> [Work order] Quote all entries in full, exactly.

Start of Supplied material

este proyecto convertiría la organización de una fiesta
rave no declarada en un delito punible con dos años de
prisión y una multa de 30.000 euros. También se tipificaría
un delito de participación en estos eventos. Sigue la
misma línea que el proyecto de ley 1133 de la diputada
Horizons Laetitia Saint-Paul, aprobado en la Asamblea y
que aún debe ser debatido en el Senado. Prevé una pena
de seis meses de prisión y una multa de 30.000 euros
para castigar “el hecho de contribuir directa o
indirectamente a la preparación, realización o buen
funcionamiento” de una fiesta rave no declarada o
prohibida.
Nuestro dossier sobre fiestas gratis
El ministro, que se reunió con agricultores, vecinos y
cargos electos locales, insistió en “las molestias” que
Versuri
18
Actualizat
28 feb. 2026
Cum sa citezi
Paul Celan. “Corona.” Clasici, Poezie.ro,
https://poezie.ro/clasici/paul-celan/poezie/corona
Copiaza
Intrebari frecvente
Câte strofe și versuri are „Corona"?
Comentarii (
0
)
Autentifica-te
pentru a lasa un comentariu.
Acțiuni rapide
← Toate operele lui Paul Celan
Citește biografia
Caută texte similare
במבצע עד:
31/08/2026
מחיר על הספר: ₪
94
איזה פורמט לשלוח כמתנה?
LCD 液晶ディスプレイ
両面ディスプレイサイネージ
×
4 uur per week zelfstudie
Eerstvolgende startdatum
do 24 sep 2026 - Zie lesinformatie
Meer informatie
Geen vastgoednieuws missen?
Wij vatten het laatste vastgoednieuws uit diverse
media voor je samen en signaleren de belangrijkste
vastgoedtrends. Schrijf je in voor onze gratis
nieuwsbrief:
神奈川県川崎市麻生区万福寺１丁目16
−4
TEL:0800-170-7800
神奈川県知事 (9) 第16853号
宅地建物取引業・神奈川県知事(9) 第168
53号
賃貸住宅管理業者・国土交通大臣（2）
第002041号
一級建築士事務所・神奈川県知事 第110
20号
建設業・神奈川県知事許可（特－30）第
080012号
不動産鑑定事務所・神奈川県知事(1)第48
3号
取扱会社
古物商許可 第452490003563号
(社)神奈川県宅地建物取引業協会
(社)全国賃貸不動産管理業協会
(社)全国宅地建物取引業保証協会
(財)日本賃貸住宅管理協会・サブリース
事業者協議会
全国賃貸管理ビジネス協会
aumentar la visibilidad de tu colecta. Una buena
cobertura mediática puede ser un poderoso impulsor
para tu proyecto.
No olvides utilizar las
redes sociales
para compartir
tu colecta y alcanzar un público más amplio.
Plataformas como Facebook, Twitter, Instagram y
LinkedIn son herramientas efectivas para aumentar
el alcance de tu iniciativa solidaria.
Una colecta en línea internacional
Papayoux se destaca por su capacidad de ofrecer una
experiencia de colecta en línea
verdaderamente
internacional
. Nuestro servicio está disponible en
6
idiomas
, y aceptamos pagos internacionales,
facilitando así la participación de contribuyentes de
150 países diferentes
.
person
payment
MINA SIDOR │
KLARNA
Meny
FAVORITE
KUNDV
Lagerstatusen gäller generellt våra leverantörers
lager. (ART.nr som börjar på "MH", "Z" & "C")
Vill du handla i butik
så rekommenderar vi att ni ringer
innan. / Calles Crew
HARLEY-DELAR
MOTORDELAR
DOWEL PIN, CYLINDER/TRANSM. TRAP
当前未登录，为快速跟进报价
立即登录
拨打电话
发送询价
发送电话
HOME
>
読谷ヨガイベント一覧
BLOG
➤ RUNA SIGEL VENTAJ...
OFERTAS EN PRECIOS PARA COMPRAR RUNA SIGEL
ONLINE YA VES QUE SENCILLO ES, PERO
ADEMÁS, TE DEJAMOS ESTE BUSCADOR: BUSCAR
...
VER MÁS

End of Supplied material

> [Written solution]
este proyecto convertiría la organización de una fiesta
rave no declarada en un delito punible con dos años de
prisión y una multa de 30.000 euros. También se tipificaría
un delito de participación en estos eventos. Sigue la
misma línea que el proyecto de ley 1133 de la diputada
Horizons Laetitia Saint-Paul, aprobado en la Asamblea y
que aún debe ser debatido en el Senado. Prevé una pena
de seis meses de prisión y una multa de 30.000 euros
para castigar “el hecho de contribuir directa o
indirectamente a la preparación, realización o buen
funcionamiento” de una fiesta rave no declarada o
prohibida.
Nuestro dossier sobre fiestas gratis
El ministro, que se reunió con agricultores, vecinos y
cargos electos locales, insistió en “las molestias” que
Versuri
18
Actualizat
28 feb. 2026
Cum sa citezi
Paul Celan. “Corona.” Clasici, Poezie.ro,
https://poezie.ro/clasici/paul-celan/poezie/corona
Copiaza
Intrebari frecvente
Câte strofe și versuri are „Corona"?
Comentarii (
0
)
Autentifica-te
pentru a lasa un comentariu.
Acțiuni rapide
← Toate operele lui Paul Celan
Citește biografia
Caută texte similare
במבצע עד:
31/08/2026
מחיר על הספר: ₪
94
איזה פורמט לשלוח כמתנה?
LCD 液晶ディスプレイ
両面ディスプレイサイネージ
×
4 uur per week zelfstudie
Eerstvolgende startdatum
do 24 sep 2026 - Zie lesinformatie
Meer informatie
Geen vastgoednieuws missen?
Wij vatten het laatste vastgoednieuws uit diverse
media voor je samen en signaleren de belangrijkste
vastgoedtrends. Schrijf je in voor onze gratis
nieuwsbrief:
神奈川県川崎市麻生区万福寺１丁目16
−4
TEL:0800-170-7800
神奈川県知事 (9) 第16853号
宅地建物取引業・神奈川県知事(9) 第168
53号
賃貸住宅管理業者・国土交通大臣（2）
第002041号
一級建築士事務所・神奈川県知事 第110
20号
建設業・神奈川県知事許可（特－30）第
080012号
不動産鑑定事務所・神奈川県知事(1)第48
3号
取扱会社
古物商許可 第452490003563号
(社)神奈川県宅地建物取引業協会
(社)全国賃貸不動産管理業協会
(社)全国宅地建物取引業保証協会
(財)日本賃貸住宅管理協会・サブリース
事業者協議会
全国賃貸管理ビジネス協会
aumentar la visibilidad de tu colecta. Una buena
cobertura mediática puede ser un poderoso impulsor
para tu proyecto.
No olvides utilizar las
redes sociales
para compartir
tu colecta y alcanzar un público más amplio.
Plataformas como Facebook, Twitter, Instagram y
LinkedIn son herramientas efectivas para aumentar
el alcance de tu iniciativa solidaria.
Una colecta en línea internacional
Papayoux se destaca por su capacidad de ofrecer una
experiencia de colecta en línea
verdaderamente
internacional
. Nuestro servicio está disponible en
6
idiomas
, y aceptamos pagos internacionales,
facilitando así la participación de contribuyentes de
150 países diferentes
.
person
payment
MINA SIDOR │
KLARNA
Meny
FAVORITE
KUNDV
Lagerstatusen gäller generellt våra leverantörers
lager. (ART.nr som börjar på "MH", "Z" & "C")
Vill du handla i butik
så rekommenderar vi att ni ringer
innan. / Calles Crew
HARLEY-DELAR
MOTORDELAR
DOWEL PIN, CYLINDER/TRANSM. TRAP
当前未登录，为快速跟进报价
立即登录
拨打电话
发送询价
发送电话
HOME
>
読谷ヨガイベント一覧
BLOG
➤ RUNA SIGEL VENTAJ...
OFERTAS EN PRECIOS PARA COMPRAR RUNA SIGEL
ONLINE YA VES QUE SENCILLO ES, PERO
ADEMÁS, TE DEJAMOS ESTE BUSCADOR: BUSCAR
...
VER MÁS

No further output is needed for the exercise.